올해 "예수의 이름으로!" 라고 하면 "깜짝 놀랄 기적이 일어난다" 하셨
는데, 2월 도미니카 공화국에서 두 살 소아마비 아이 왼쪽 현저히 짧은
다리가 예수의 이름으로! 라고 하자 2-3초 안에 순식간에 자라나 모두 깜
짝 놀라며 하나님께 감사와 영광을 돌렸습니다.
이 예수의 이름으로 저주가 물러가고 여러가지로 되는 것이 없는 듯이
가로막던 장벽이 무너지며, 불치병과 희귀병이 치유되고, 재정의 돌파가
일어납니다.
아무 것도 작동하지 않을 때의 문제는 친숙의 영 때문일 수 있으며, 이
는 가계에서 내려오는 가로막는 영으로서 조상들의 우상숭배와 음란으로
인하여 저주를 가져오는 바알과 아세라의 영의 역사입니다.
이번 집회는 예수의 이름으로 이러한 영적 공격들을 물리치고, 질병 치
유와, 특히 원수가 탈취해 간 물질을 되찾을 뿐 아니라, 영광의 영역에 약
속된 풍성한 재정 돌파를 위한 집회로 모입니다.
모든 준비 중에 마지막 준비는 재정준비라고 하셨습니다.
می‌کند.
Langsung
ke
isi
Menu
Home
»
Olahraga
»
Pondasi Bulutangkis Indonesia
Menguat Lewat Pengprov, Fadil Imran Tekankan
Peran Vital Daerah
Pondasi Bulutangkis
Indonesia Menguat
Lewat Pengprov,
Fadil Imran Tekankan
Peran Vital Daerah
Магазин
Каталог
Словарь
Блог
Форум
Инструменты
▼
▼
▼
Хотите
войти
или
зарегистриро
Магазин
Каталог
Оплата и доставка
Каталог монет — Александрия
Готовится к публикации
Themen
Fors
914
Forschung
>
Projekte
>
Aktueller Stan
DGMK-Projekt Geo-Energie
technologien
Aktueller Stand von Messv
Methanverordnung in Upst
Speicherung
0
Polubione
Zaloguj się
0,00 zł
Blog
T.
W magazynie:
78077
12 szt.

◆ ◆ ◆ ◆

- _Work to be completed_:
Copy out all the data again, putting "Main menu" wherever "Menu" appears and leaving everything else untouched.

- _Expected answer_:
올해 "예수의 이름으로!" 라고 하면 "깜짝 놀랄 기적이 일어난다" 하셨
는데, 2월 도미니카 공화국에서 두 살 소아마비 아이 왼쪽 현저히 짧은
다리가 예수의 이름으로! 라고 하자 2-3초 안에 순식간에 자라나 모두 깜
짝 놀라며 하나님께 감사와 영광을 돌렸습니다.
이 예수의 이름으로 저주가 물러가고 여러가지로 되는 것이 없는 듯이
가로막던 장벽이 무너지며, 불치병과 희귀병이 치유되고, 재정의 돌파가
일어납니다.
아무 것도 작동하지 않을 때의 문제는 친숙의 영 때문일 수 있으며, 이
는 가계에서 내려오는 가로막는 영으로서 조상들의 우상숭배와 음란으로
인하여 저주를 가져오는 바알과 아세라의 영의 역사입니다.
이번 집회는 예수의 이름으로 이러한 영적 공격들을 물리치고, 질병 치
유와, 특히 원수가 탈취해 간 물질을 되찾을 뿐 아니라, 영광의 영역에 약
속된 풍성한 재정 돌파를 위한 집회로 모입니다.
모든 준비 중에 마지막 준비는 재정준비라고 하셨습니다.
می‌کند.
Langsung
ke
isi
Main menu
Home
»
Olahraga
»
Pondasi Bulutangkis Indonesia
Menguat Lewat Pengprov, Fadil Imran Tekankan
Peran Vital Daerah
Pondasi Bulutangkis
Indonesia Menguat
Lewat Pengprov,
Fadil Imran Tekankan
Peran Vital Daerah
Магазин
Каталог
Словарь
Блог
Форум
Инструменты
▼
▼
▼
Хотите
войти
или
зарегистриро
Магазин
Каталог
Оплата и доставка
Каталог монет — Александрия
Готовится к публикации
Themen
Fors
914
Forschung
>
Projekte
>
Aktueller Stan
DGMK-Projekt Geo-Energie
technologien
Aktueller Stand von Messv
Methanverordnung in Upst
Speicherung
0
Polubione
Zaloguj się
0,00 zł
Blog
T.
W magazynie:
78077
12 szt.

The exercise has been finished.